### Exercise
Using the records underneath, tally the lines where the word "shifted" appears and please give only the count.

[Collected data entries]
+++++
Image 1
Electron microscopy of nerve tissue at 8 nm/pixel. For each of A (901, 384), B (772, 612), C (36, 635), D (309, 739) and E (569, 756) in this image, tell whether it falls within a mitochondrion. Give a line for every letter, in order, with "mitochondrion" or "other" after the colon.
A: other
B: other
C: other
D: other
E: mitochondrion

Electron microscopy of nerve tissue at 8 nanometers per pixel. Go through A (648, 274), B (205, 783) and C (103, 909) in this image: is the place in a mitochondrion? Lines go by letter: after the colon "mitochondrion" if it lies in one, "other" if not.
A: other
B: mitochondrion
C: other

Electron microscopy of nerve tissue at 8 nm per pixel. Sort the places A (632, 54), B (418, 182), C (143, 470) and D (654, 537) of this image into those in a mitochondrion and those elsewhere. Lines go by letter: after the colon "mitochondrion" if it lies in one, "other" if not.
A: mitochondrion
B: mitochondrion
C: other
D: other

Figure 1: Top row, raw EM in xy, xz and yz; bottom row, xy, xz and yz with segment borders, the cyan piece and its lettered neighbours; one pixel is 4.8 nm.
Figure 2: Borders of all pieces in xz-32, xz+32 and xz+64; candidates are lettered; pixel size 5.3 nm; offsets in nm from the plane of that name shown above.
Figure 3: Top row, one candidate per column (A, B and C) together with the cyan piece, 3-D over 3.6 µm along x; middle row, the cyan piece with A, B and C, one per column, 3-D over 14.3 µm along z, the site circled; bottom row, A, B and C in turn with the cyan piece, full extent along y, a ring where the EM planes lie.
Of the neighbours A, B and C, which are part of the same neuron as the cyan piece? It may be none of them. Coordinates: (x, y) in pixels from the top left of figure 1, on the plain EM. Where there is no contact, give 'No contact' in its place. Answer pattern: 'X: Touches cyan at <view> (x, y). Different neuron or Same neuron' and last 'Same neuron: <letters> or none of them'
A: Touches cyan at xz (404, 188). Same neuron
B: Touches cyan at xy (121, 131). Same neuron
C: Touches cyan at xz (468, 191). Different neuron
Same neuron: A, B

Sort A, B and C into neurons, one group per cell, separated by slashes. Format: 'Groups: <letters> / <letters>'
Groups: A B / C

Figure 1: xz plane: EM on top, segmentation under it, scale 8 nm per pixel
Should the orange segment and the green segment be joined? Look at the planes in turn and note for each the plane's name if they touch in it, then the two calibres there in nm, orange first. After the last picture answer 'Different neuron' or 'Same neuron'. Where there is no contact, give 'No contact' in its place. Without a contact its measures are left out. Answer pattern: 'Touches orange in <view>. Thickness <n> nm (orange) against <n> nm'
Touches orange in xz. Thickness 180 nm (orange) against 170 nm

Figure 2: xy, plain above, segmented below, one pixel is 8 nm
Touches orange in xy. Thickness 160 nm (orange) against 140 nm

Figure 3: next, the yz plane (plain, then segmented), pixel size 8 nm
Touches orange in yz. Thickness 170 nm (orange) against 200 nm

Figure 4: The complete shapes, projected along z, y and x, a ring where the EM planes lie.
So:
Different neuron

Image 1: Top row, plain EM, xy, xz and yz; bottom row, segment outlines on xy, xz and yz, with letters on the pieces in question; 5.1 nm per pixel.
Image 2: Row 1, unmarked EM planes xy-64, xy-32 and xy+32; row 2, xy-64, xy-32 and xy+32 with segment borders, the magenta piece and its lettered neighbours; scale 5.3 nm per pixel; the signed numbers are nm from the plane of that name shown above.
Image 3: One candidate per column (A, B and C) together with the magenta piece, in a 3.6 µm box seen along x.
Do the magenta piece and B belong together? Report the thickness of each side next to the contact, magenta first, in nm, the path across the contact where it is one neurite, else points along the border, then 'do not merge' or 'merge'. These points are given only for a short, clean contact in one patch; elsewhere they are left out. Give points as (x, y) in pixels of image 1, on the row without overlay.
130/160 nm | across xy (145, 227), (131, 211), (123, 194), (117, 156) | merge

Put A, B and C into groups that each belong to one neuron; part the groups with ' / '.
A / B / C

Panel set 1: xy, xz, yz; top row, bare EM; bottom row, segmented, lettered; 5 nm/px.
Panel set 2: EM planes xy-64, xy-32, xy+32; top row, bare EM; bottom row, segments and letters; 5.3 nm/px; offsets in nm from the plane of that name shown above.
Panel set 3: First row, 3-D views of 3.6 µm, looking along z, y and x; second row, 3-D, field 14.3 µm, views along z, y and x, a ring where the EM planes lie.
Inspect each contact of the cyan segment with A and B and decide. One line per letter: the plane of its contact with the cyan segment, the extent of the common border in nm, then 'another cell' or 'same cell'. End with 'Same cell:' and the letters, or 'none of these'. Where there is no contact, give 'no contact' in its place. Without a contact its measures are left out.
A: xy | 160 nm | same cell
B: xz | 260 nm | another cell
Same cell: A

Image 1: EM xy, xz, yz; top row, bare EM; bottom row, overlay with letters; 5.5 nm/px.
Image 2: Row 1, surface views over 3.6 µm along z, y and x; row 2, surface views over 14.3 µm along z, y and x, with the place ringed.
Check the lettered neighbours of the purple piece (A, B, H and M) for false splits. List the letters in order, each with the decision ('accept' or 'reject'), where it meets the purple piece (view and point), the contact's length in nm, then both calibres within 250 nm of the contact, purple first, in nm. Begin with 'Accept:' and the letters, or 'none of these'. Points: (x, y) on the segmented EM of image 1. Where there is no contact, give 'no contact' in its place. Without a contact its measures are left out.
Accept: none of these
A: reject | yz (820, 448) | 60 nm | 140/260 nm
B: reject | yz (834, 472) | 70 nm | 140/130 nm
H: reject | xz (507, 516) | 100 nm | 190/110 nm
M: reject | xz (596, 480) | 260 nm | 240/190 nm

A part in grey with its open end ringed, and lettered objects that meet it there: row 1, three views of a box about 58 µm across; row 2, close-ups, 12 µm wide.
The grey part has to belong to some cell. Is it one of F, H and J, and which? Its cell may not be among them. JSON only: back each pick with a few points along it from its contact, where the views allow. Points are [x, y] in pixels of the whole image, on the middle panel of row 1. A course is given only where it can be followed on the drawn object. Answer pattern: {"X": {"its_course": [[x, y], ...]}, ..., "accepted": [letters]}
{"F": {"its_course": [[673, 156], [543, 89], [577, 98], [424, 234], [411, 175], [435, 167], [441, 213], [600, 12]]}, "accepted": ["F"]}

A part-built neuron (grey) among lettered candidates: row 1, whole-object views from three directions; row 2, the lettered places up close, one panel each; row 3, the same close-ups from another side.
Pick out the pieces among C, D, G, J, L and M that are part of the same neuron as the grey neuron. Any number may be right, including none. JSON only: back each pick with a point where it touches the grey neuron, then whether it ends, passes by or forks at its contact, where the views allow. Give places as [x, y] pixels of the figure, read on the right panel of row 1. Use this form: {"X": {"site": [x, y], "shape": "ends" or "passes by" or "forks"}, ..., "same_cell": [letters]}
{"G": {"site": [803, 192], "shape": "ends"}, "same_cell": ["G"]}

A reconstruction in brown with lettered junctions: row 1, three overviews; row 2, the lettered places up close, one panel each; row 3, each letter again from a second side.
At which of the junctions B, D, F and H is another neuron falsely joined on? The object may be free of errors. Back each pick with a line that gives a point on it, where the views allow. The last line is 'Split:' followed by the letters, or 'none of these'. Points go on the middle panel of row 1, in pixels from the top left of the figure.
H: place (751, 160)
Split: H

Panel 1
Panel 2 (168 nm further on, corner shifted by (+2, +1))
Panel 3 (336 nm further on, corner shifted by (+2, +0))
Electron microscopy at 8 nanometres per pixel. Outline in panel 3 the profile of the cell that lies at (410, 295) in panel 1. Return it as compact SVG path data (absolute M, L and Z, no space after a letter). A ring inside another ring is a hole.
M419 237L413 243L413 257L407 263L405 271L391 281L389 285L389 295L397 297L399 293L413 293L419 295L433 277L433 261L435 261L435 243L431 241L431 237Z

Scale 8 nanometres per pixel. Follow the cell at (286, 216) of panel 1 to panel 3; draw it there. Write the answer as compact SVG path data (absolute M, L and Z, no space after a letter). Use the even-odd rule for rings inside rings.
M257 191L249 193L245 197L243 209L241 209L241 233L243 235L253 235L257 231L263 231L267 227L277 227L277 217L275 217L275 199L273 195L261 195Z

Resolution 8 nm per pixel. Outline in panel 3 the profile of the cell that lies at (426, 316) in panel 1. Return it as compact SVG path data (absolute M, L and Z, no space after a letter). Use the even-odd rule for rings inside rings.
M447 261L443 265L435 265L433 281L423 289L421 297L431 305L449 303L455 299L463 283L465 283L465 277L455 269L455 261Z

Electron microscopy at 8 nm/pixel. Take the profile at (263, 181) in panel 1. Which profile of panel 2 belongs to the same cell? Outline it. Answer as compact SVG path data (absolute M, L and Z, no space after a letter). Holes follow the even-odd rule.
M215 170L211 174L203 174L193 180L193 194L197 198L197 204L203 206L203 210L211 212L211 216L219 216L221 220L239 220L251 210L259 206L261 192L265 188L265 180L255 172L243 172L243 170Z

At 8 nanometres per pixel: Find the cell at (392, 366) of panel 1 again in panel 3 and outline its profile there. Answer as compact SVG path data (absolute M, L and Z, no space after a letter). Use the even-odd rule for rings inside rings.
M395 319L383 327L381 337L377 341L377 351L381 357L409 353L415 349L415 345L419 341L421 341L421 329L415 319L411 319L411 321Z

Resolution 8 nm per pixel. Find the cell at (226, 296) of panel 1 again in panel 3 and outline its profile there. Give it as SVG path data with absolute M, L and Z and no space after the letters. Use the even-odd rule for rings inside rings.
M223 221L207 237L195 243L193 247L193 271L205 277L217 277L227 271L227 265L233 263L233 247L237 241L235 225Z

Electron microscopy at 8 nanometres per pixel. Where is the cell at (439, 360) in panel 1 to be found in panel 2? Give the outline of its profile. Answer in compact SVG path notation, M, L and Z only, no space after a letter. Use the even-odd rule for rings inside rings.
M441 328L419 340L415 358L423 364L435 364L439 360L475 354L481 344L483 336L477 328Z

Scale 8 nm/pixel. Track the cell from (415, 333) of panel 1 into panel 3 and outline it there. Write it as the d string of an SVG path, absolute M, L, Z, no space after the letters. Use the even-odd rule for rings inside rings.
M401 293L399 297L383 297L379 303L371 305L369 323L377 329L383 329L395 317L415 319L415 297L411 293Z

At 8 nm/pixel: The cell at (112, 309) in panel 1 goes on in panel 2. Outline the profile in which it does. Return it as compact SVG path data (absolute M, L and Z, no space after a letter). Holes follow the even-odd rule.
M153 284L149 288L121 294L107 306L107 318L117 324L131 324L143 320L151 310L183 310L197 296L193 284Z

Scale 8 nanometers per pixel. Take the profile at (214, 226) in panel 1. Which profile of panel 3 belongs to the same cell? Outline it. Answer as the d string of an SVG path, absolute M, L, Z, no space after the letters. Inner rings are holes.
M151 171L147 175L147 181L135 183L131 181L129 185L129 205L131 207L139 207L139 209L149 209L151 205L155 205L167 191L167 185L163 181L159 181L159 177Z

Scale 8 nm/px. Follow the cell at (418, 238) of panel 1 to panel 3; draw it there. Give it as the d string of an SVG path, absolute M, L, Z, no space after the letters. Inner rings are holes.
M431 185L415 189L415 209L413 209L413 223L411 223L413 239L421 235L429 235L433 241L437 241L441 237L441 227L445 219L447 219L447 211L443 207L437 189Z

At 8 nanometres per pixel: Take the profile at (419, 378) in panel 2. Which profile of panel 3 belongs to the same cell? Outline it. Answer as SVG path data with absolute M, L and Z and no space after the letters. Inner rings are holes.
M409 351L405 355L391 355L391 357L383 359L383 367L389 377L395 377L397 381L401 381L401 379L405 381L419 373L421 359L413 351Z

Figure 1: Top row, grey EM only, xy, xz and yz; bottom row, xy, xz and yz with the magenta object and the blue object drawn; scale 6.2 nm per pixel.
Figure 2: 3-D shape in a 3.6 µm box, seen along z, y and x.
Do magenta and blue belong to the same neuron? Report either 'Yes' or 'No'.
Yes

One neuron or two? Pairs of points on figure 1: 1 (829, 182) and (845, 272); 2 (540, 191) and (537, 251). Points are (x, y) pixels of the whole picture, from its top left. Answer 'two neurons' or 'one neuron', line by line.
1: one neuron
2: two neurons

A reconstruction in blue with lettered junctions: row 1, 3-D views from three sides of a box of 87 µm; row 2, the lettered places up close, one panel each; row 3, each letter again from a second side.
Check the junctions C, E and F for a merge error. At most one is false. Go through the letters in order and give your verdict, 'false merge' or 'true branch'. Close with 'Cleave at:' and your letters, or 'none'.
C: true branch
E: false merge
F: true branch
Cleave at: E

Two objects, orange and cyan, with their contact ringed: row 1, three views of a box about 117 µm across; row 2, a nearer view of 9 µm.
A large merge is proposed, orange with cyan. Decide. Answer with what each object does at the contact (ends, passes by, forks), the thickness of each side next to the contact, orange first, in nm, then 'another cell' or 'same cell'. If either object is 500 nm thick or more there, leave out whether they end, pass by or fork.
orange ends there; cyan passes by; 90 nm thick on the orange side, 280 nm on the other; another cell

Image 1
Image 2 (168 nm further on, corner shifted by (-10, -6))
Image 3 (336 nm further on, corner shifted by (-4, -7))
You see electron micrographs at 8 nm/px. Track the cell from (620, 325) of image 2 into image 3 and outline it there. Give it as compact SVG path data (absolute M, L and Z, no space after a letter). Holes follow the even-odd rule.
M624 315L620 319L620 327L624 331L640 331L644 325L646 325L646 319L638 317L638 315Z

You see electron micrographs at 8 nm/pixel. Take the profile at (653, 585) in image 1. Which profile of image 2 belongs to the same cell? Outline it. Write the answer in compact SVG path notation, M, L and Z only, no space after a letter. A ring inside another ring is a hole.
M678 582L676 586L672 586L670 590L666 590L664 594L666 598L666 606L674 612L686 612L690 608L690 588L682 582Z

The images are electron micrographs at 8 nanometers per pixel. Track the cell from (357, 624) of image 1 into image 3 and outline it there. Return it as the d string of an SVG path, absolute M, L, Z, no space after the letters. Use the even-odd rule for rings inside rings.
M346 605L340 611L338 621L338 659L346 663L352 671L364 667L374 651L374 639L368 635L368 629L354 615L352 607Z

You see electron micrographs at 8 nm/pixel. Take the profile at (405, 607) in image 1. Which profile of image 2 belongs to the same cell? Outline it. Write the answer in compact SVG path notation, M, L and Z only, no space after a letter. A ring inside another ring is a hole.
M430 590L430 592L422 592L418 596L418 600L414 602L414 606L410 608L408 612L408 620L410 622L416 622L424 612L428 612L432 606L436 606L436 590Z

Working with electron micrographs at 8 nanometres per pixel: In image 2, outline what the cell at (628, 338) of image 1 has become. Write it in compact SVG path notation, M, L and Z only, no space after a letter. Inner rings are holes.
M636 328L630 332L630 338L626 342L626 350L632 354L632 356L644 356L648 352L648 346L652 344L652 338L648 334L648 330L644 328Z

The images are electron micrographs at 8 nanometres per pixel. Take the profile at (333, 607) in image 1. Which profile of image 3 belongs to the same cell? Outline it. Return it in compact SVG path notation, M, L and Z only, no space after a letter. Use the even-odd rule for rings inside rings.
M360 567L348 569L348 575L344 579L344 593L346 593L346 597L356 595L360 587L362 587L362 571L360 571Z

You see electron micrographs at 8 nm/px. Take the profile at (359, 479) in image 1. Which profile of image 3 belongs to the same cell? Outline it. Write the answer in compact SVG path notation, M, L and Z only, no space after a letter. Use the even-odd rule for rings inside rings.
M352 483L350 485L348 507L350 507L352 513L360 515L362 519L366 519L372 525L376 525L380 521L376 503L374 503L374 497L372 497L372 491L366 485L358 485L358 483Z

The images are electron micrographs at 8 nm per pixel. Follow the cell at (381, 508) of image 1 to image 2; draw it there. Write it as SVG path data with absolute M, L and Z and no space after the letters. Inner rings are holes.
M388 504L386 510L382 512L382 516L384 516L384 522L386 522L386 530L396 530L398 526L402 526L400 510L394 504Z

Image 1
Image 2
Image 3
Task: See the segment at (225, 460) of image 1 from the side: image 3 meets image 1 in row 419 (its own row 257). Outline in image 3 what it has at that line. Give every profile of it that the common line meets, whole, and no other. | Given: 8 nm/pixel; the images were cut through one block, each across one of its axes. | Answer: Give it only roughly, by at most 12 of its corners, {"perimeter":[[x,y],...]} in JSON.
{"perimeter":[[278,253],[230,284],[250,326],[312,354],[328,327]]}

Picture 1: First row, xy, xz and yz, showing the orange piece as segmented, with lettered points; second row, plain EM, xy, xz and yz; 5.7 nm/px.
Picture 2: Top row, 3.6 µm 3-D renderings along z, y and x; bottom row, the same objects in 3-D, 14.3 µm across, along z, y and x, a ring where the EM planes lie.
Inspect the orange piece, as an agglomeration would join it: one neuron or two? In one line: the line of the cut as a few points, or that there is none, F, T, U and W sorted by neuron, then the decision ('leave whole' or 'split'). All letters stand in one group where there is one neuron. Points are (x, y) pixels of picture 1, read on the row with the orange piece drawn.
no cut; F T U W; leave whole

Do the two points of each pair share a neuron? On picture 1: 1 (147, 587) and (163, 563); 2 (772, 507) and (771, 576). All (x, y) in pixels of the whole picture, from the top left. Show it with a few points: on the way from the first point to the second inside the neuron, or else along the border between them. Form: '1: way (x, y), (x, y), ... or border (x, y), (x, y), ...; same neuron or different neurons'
+++++
### Solution
4